# Yeah, I'm done making excuses. *cuteness warning*



## reachthestars (Feb 27, 2007)

So I've been a bad bad girl. I know better than to get petstore rats, and I'm usualy strong. But you know what, you look at these faces and tell me you could resist!

This is Maddie, a black capped bareback dumbo with a blaze












And this is her unnamed sister. Any suggestions? She's a(n?) opposum faced american blue bareback with odd-eyes (right eye is ruby, left is black)












I've had Maddie a little longer than the unnamed girl (who I just picked up today). I actually didn't plan on picking up her sister, but that little face is all I've been able to think about so... The rest is obvious XD.


----------



## ambernd (Apr 17, 2007)

awww they are adorable!!!.... I think she looks like a: Saddie, Sassy, Sasha, Candy, Maple. Leah, Daisy, Dolly, Candace, Angel, Perty, Baby, Lady, Ladia, Opossom, just to name a few...lol.... i love picking out names!!


----------



## silverynitrate (Apr 30, 2007)

I think she looks like a Sammy.


----------



## SamsterAndRocky (Jul 24, 2007)

yeah, she looks just like me...lol (im a sammy too)


----------



## renay (May 30, 2007)

Haha. I think it looks like... Olive.  im weird okay?


----------



## nepenthes (Jul 29, 2007)

NAme her nepenthes! Nepenthes is a Greek Goddess, and Also a Carnivorous plant, that is awesome, you pick!


----------



## OnlyOno (Apr 4, 2007)

she looks ridiculously girly to me, with that inquisitive face and that splayed out arm. so i think something ridiculously girly would be fabulous, like sparkles or twinkle, sherbert (or sorbet, lol), lacie or petunia, etc.


----------



## ambernd (Apr 17, 2007)

OnlyOno said:


> she looks ridiculously girly to me, with that inquisitive face and that splayed out arm. so i think something ridiculously girly would be fabulous, like sparkles or twinkle, sherbert (or sorbet, lol), lacie or petunia, etc.
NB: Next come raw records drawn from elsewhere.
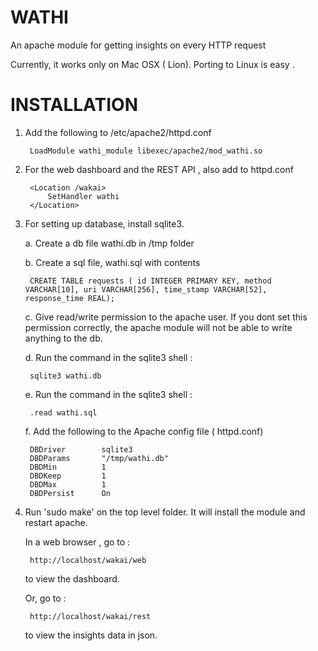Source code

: WATHI
============

An apache module for getting insights on every HTTP request

Currently, it works only on Mac OSX ( Lion). Porting to Linux is easy .

INSTALLATION
===============


1. Add the following to /etc/apache2/httpd.conf

    
        LoadModule wathi_module libexec/apache2/mod_wathi.so
    
    
2. For the web dashboard and the REST API , also add to httpd.conf

    
    	<Location /wakai>
			SetHandler wathi
    	</Location>

    

3. For setting up database, install sqlite3. 

	a. Create a db file wathi.db in /tmp folder
	
	b. Create a sql file, wathi.sql with contents
	
    
        CREATE TABLE requests ( id INTEGER PRIMARY KEY, method VARCHAR[10], uri VARCHAR[256], time_stamp VARCHAR[52], response_time REAL);

    
	c. Give read/write permission to the apache user. 
	If you dont set this permission correctly, the apache module will not be able to write anything to the db.
	
	d. Run the command in the sqlite3 shell :
	
    	
        sqlite3 wathi.db
		
    	
	e. Run the command in the sqlite3 shell :
	
    	
        .read wathi.sql
		
    	
	f. Add the following to the Apache config file ( httpd.conf)
    	
    
        DBDriver        sqlite3
        DBDParams       "/tmp/wathi.db"
        DBDMin          1
        DBDKeep         1
        DBDMax          1
        DBDPersist      On

    

4. Run 'sudo make' on the top level folder. It will install the module and restart apache.

	In a web browser , go to :
	
    
        http://localhost/wakai/web 

    
	to view the dashboard.
	
	Or, go to : 
	
    
        http://localhost/wakai/rest 

    
	to view the insights data in json.






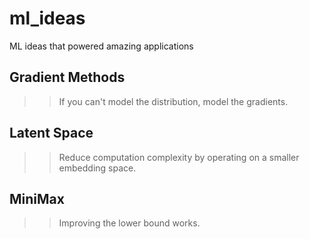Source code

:# ml_ideas
ML ideas that powered amazing applications

## Gradient Methods

>> If you can't model the distribution, model the gradients.

## Latent Space

>> Reduce computation complexity by operating on a smaller embedding space.

## MiniMax

>> Improving the lower bound works.
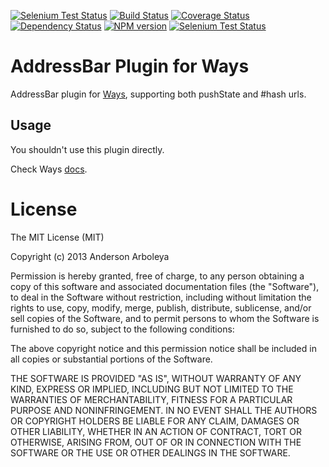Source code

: [![Selenium Test Status](https://saucelabs.com/buildstatus/ways-browser)](https://saucelabs.com/u/ways-browser)
[![Build Status](https://travis-ci.org/serpentem/ways-browser.png?branch=master)](http://travis-ci.org/serpentem/ways-browser)
[![Coverage Status](https://coveralls.io/repos/serpentem/ways-browser/badge.png)](https://coveralls.io/r/serpentem/ways-browser)
[![Dependency Status](https://gemnasium.com/serpentem/ways-browser.png)](https://gemnasium.com/serpentem/ways-browser)
[![NPM version](https://badge.fury.io/js/ways-browser.png)](http://badge.fury.io/js/ways-browser)
[![Selenium Test Status](https://saucelabs.com/browser-matrix/ways-browser.svg)](https://saucelabs.com/u/ways-browser)

<!-- [![Selenium Test Status](https://saucelabs.com/buildstatus/ways-browser)](https://saucelabs.com/u/ways-browser)
[![Build Status](https://travis-ci.org/arboleya/ways-addressbar.svg?branch=master)](https://travis-ci.org/arboleya/ways-addressbar)
[![Coverage Status](https://coveralls.io/repos/arboleya/ways-addressbar/badge.svg?branch=master)](https://coveralls.io/r/arboleya/ways-addressbar?branch=master)
[![Code Climate](https://codeclimate.com/github/arboleya/ways-addressbar/badges/gpa.svg)](https://codeclimate.com/github/arboleya/ways-addressbar)
[![Dependency Status](https://gemnasium.com/arboleya/ways-addressbar.png)](https://gemnasium.com/arboleya/ways-addressbar)
[![Selenium Test Status](https://saucelabs.com/browser-matrix/ways-browser.svg)](https://saucelabs.com/u/ways-browser) -->

# AddressBar Plugin for Ways

AddressBar plugin for [Ways](https://github.com/serpentem/ways), supporting both
pushState and #hash urls.

## Usage

You shouldn't use this plugin directly.

Check Ways [docs](https://github.com/serpentem/ways).

# License

The MIT License (MIT)

Copyright (c) 2013 Anderson Arboleya

Permission is hereby granted, free of charge, to any person obtaining a copy of
this software and associated documentation files (the "Software"), to deal in
the Software without restriction, including without limitation the rights to
use, copy, modify, merge, publish, distribute, sublicense, and/or sell copies of
the Software, and to permit persons to whom the Software is furnished to do so,
subject to the following conditions:

The above copyright notice and this permission notice shall be included in all
copies or substantial portions of the Software.

THE SOFTWARE IS PROVIDED "AS IS", WITHOUT WARRANTY OF ANY KIND, EXPRESS OR
IMPLIED, INCLUDING BUT NOT LIMITED TO THE WARRANTIES OF MERCHANTABILITY, FITNESS
FOR A PARTICULAR PURPOSE AND NONINFRINGEMENT. IN NO EVENT SHALL THE AUTHORS OR
COPYRIGHT HOLDERS BE LIABLE FOR ANY CLAIM, DAMAGES OR OTHER LIABILITY, WHETHER
IN AN ACTION OF CONTRACT, TORT OR OTHERWISE, ARISING FROM, OUT OF OR IN
CONNECTION WITH THE SOFTWARE OR THE USE OR OTHER DEALINGS IN THE SOFTWARE.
ohhhh.... i like sparkles or twinkle!


----------



## rattikins (Jun 12, 2007)

She looks very smooth and soft, how about "velvet" or fleecey" LOL


----------



## OhBugger. (Apr 6, 2007)

how about Lucy?


----------



## Mana (Apr 22, 2007)

That picture of Maddie... is just about the absolute most adorable picture I have ever seen! I don't think anyone could fault you for taking her home!
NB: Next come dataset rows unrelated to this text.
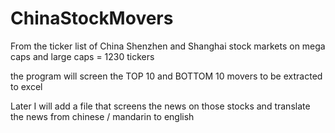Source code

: # ChinaStockMovers

From the ticker list of China Shenzhen and Shanghai stock markets
on mega caps and large caps = 1230 tickers

the program will screen the TOP 10 and BOTTOM 10 movers
to be extracted to excel

Later I will add a file that screens the news on those stocks
and translate the news from chinese / mandarin to english
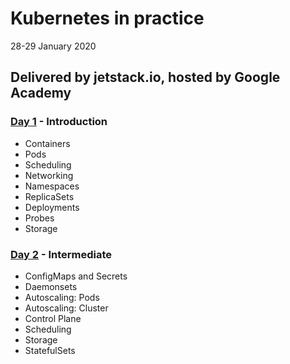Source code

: # Kubernetes in practice
  28-29 January 2020
## Delivered by jetstack.io, hosted by Google Academy

### [Day 1](Day_1.md) - Introduction
- Containers
- Pods
- Scheduling
- Networking
- Namespaces
- ReplicaSets
- Deployments
- Probes
- Storage

### [Day 2](Day_2.md) - Intermediate
- ConfigMaps and Secrets
- Daemonsets
- Autoscaling: Pods
- Autoscaling: Cluster
- Control Plane
- Scheduling
- Storage
- StatefulSets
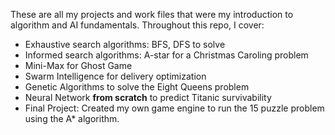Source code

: These are all my projects and work files that were my introduction to algorithm and AI fundamentals. Throughout this repo, I cover:
- Exhaustive search algorithms: BFS, DFS to solve 
- Informed search algorithms: A-star for a Christmas Caroling problem
- Mini-Max for Ghost Game
- Swarm Intelligence for delivery optimization
- Genetic Algorithms to solve the Eight Queens problem
- Neural Network **from scratch** to predict Titanic survivability
- Final Project: Created my own game engine to run the 15 puzzle problem using the A* algorithm. 
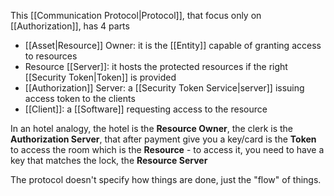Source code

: This [[Communication Protocol|Protocol]], that focus only on [[Authorization]], has 4 parts

- [[Asset|Resource]] Owner: it is the [[Entity]] capable of granting access to resources
- Resource [[Server]]: it hosts the protected resources if the right [[Security Token|Token]] is provided
- [[Authorization]] Server: a [[Security Token Service|server]] issuing access token to the clients
- [[Client]]: a [[Software]] requesting access to the resource

In an hotel analogy, the hotel is the **Resource Owner**, the clerk is the **Authorization Server**, that after payment give you a key/card is the **Token** to access the room which is the **Resource** - to access it, you need to have a key that matches the lock, the **Resource Server**

The protocol doesn't specify how things are done, just the "flow" of things.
My vote goes for Sparkles for the other cutie


----------



## Whiskers (Jun 29, 2007)

[align=center]I think the un-named one looks like a Sammy, Megan, Meg, Star, or Cream.[/align]


----------



## reachthestars (Feb 27, 2007)

Sammy would be cute, but my much loved siamese was named Sam and was put down at the age of 13 this January. 

I've decided to call her Callie .


----------



## Mana (Apr 22, 2007)

That's a good name for her! And omg why is Maddie so cute ;_;


----------



## naeby (Aug 2, 2007)

-Cuteness overload-
Agh. Can't take it. :lol:


----------